LeBron James is pretty high on Ben Simmons.
He might even be higher on the Philadelphia 76ers rookie than he is on Dennis Smith Jr.
Lee Jenkins of Sports Illustrated penned a predictably wonderful profile on Simmons, and as always, one excerpt is making the rounds within NBA circles:
“You have an opportunity,” James told Simmons early on, “to be better than me. But you can’t skip steps. You have to do the work.” Those words helped sustain him when he stumbled at LSU and helped fuel him as he rehabbed in Philadelphia. “Is this really going to happen?” he asked himself. He knew, even if others wavered, that it would. Because LeBron said so, and for a prospect of Simmons’s vintage, no endorsement means more. “Part of his greatness,” Simmons says, “is that he wants others to be just as great.”

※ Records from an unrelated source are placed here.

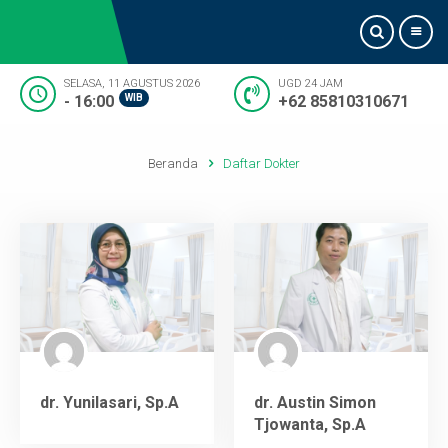
SELASA, 11 AGUSTUS 2026
UGD 24 JAM
- 16:00
WIB
+62 85810310671
Beranda
Beranda
Daftar Dokter
Tentang Kami
Informasi Dokter
Pelayanan
Artikel
Kontak Kami
dr. Yunilasari, Sp.A
dr. Austin Simon
Tjowanta, Sp.A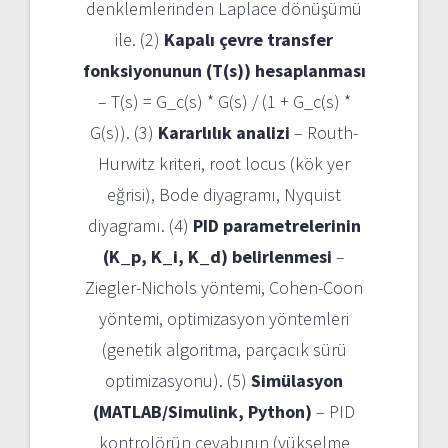
denklemlerinden Laplace dönüşümü
ile. (2)
Kapalı çevre transfer
fonksiyonunun (T(s)) hesaplanması
– T(s) = G_c(s) * G(s) / (1 + G_c(s) *
G(s)). (3)
Kararlılık analizi
– Routh-
Hurwitz kriteri, root locus (kök yer
eğrisi), Bode diyagramı, Nyquist
diyagramı. (4)
PID parametrelerinin
(K_p, K_i, K_d) belirlenmesi
–
Ziegler-Nichols yöntemi, Cohen-Coon
yöntemi, optimizasyon yöntemleri
(genetik algoritma, parçacık sürü
optimizasyonu). (5)
Simülasyon
(MATLAB/Simulink, Python)
– PID
kontrolörün cevabının (yükselme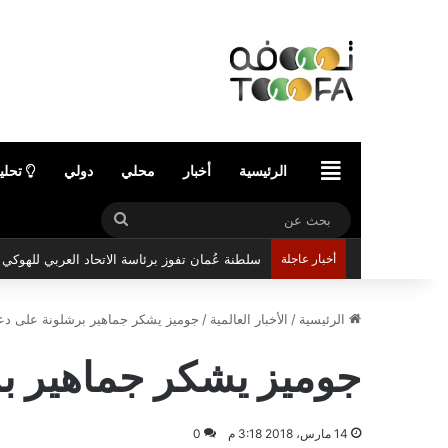
الرئيسية
الرئيسية
أخبار
محلي
دولي
تحلي
بحث
عن
أخبار عاجلة
سلطنة عُمان تفوز برئاسة الاتحاد العربي للهوك
الرئيسية
/
الأخبار العالمية
/
جوميز يشكر جماهير برشلونة على د
جوميز يشكر جماهير ب
14 مارس، 2018 3:18 م
0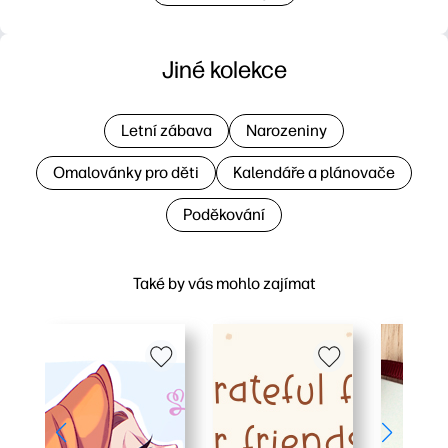
Jiné kolekce
Letní zábava
Narozeniny
Omalovánky pro děti
Kalendáře a plánovače
Poděkování
Také by vás mohlo zajímat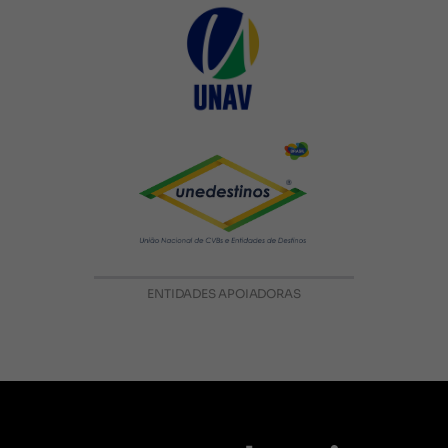
ENTIDADES APOIADORAS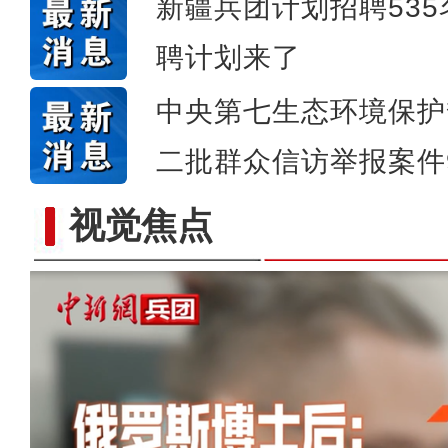
新疆兵团计划招聘535
聘计划来了
中央第七生态环境保护
二批群众信访举报案件
视觉焦点
以“阅读+文旅+非遗+农技”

So, like, this is a big effing deal when you really thinking about it.
Even if you’re still an irrational LeBron hater, even if you’re a Michael Jordan purist, even if you’re for some reason not totally over 2010’s The Decision, you cannot deny that James, a four-time MVP, three-time NBA champion and surefire NBA Finals ticket, is among the two or three greatest players to ever take the court. If you have him lower than No. 3 on your all-time ballot, I don’t know what to tell you—other than that he should be on it, and that he should probably, at this point, be ranked No. 1, even ahead of Jordan.
Buuuut, we digress.
James is an all-time great. And he’s saying the point-guard-in-a-power-forward’s-body that is Simmons can be better. Ergo, Simmons, in LeBron’s eyes, thinks the 21-year-old could end up being one of the five or so best players to ever set foot on the hardwood. Those, my friends, are some pretty big expectations to ferry. The good news: James, per Jenkins, told Simmons this “early on,” which means he’s been bearing this burden and still showing out like an All-Star as a rookie.